Hydroxyapatite (HAP) is a natural bioceramic which is currently used in scaffolds and coatings for the regrowth of osseous tissue but offers poor load-bearing capacity compared to other biomaterials. The deformation mechanisms responsible for the mechanical behavior of HAP are not well understood, although the advent of multiscale modeling offers the promise of improvements in many materials through computational materials science. This work utilizes molecular dynamics to study the nanoscale deformation mechanisms of HAP in uniaxial tension and compression. It was found that deformation mechanisms vary with loading direction in tension and compression leading to significant compression/tension asymmetry and crystal anisotropy. Bond orientation and geometry relative to the loading direction was found to be an indicator of whether a specific bond was involved in the deformation of HAP in each loading case. Tensile failure mechanisms were attributed to stretching and failure in loading case-specific ionic bond groups. The compressive failure mechanisms were attributed to coulombic repulsion in each case, although loading case-specific bond group rotation and displacement were found to affect specific failure modes.
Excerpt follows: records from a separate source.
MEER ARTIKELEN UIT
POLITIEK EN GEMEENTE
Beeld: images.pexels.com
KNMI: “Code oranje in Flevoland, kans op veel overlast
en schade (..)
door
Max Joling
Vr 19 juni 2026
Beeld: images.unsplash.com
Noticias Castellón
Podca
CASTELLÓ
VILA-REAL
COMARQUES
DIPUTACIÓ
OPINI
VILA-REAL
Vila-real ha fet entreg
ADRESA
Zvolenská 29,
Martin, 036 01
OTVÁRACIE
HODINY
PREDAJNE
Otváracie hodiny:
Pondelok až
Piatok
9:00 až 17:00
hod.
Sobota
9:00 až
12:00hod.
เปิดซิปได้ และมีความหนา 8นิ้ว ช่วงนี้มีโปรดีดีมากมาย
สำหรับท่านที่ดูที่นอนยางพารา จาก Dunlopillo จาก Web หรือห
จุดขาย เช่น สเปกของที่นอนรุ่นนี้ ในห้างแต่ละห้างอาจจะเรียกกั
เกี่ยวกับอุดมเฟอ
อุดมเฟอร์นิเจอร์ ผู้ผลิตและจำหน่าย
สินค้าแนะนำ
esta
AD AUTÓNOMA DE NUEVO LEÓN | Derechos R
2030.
The elastic modulus was the highest for both tension and compression along the Z direction (i.e. normal to the basal plane), followed by Y and X.
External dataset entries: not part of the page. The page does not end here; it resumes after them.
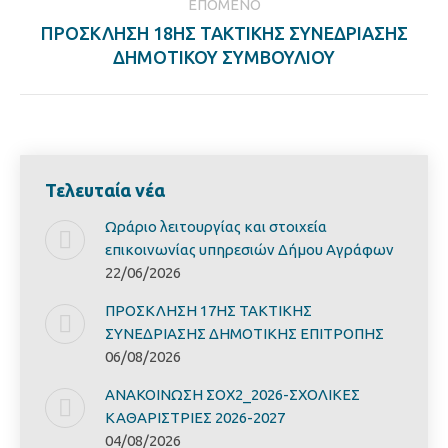
ΕΠΌΜΕΝΟ
ΠΡΟΣΚΛΗΣΗ 18ΗΣ ΤΑΚΤΙΚΗΣ ΣΥΝΕΔΡΙΑΣΗΣ
Next
ΔΗΜΟΤΙΚΟΥ ΣΥΜΒΟΥΛΙΟΥ
post:
Τελευταία νέα
Ωράριο λειτουργίας και στοιχεία
επικοινωνίας υπηρεσιών Δήμου Αγράφων
22/06/2026
ΠΡΟΣΚΛΗΣΗ 17ΗΣ ΤΑΚΤΙΚΗΣ
ΣΥΝΕΔΡΙΑΣΗΣ ΔΗΜΟΤΙΚΗΣ ΕΠΙΤΡΟΠΗΣ
06/08/2026
ΑΝΑΚΟΙΝΩΣΗ ΣΟΧ2_2026-ΣΧΟΛΙΚΕΣ
ΚΑΘΑΡΙΣΤΡΙΕΣ 2026-2027
04/08/2026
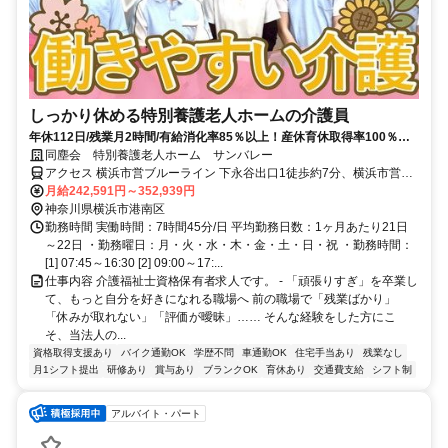
しっかり休める特別養護老人ホームの介護員
年休112日/残業月2時間/有給消化率85％以上！産休育休取得率100％！
若手やベテラン職員も『ずっとここにいたい』と思う離職率1.05%の職
同塵会 特別養護老人ホーム サンバレー
場？
アクセス 横浜市営ブルーライン 下永谷出口1徒歩約7分、横浜市営ブ
ルーライン 舞岡2番口徒歩約12分、横浜市営ブルーライン 上永谷4番
月給242,591円～352,939円
口徒歩約27分 横浜市営地下鉄「下永谷」駅徒歩2分 戸塚駅より江ノ
神奈川県横浜市港南区
電バス「スポーツ広場前」徒歩3分 ★車・バイク可
勤務時間 実働時間：7時間45分/日 平均勤務日数：1ヶ月あたり21日
～22日 ・勤務曜日：月・火・水・木・金・土・日・祝 ・勤務時間：
[1] 07:45～16:30 [2] 09:00～17:...
仕事内容 介護福祉士資格保有者求人です。 - 「頑張りすぎ」を卒業し
て、もっと自分を好きになれる職場へ 前の職場で「残業ばかり」
「休みが取れない」「評価が曖昧」…… そんな経験をした方にこ
そ、当法人の...
資格取得支援あり
バイク通勤OK
学歴不問
車通勤OK
住宅手当あり
残業なし
月1シフト提出
研修あり
賞与あり
ブランクOK
育休あり
交通費支給
シフト制
アルバイト・パート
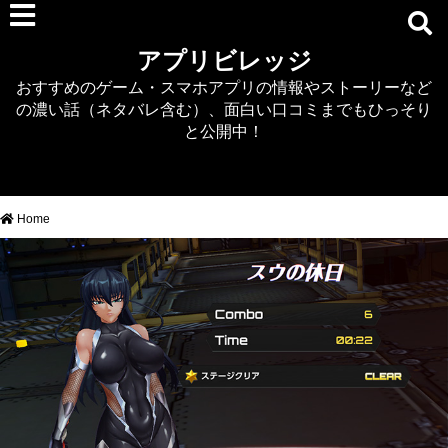
RPG
アプリビレッジ
マジカミ
おすすめのゲーム・スマホアプリの情報やストーリーなど
デタリキZ
の濃い話（ネタバレ含む）、面白い口コミまでもひっそり
アナザーエデン
と公開中！
プリンセスコネクト
EQエミュ
このファン（このすば）
Home
RTS/MOBA
アクション
シミュレーション
牧場婚活
DEAD OR ALIVE XVV
パズル/クイズ
ノベル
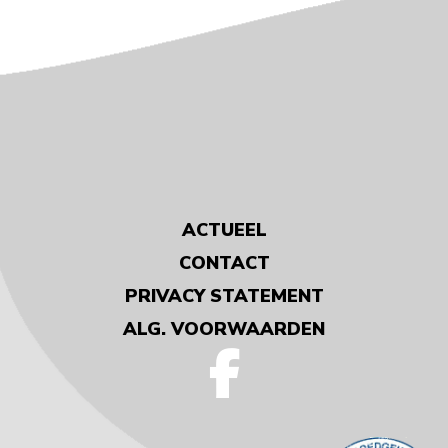
ACTUEEL
CONTACT
PRIVACY STATEMENT
ALG. VOORWAARDEN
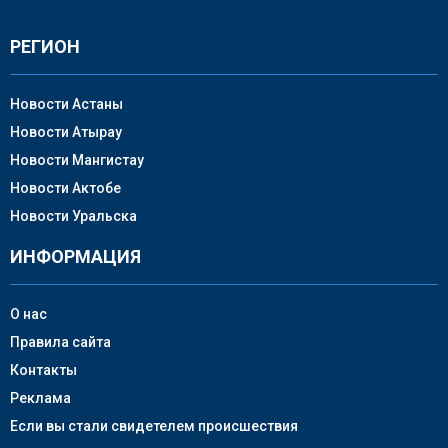
РЕГИОН
Новости Астаны
Новости Атырау
Новости Мангистау
Новости Актобе
Новости Уральска
ИНФОРМАЦИЯ
О нас
Правила сайта
Контакты
Реклама
Если вы стали свидетелем происшествия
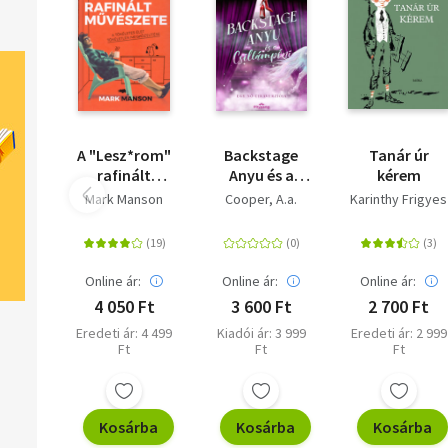
A "Lesz*rom"
Backstage
Tanár úr
rafinált
Anyu és a
kérem
művészete - A
Csillámpóni
Mark Manson
Cooper, A.a.
Karinthy Frigyes
tökéletes élet
tökéletlen
megközelítése
Online ár:
Online ár:
Online ár:
4 050 Ft
3 600 Ft
2 700 Ft
Eredeti ár: 4 499
Kiadói ár: 3 999
Eredeti ár: 2 999
Ft
Ft
Ft
Kosárba
Kosárba
Kosárba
羟基磷灰石（HAP）是一种天然生物陶瓷，目前用于骨组织再生的支架和涂层中，但与其他生物材料相比，其承重能力较差。尽管多尺度建模的出现提供了通过计算材料科学改进许多材料的希望，但对导致HAP力学行为的变形机制还没有很好的理解。这项工作利用分子动力学研究HAP在单轴拉伸和压缩过程中的纳米尺度变形机理。发现变形机制随拉伸和压缩中的加载方向而变化，从而导致明显的压缩/拉伸不对称性和晶体各向异性。发现结合方向和相对于加载方向的几何形状是每种加载情况下HAP变形中是否涉及特定结合的指标。拉伸破坏机制归因于加载情况下特定离子键基团的拉伸和破坏。在每种情况下，压缩破坏机制都归因于库仑排斥，尽管发现加载情况下特定的键组旋转和位移会影响特定的破坏模式。沿Z方向（即垂直于基面）的拉伸和压缩弹性模量最高，其次是Y和X。在每种情况下，压缩破坏机制都归因于库仑排斥，尽管发现加载情况下特定的键组旋转和位移会影响特定的破坏模式。沿Z方向（即垂直于基面）的拉伸和压缩弹性模量最高，其次是Y和X。在每种情况下，压缩破坏机制都归因于库仑排斥，尽管发现加载情况下特定的键组旋转和位移会影响特定的破坏模式。沿Z方向（即垂直于基面）的拉伸和压缩弹性模量最高，其次是Y和X。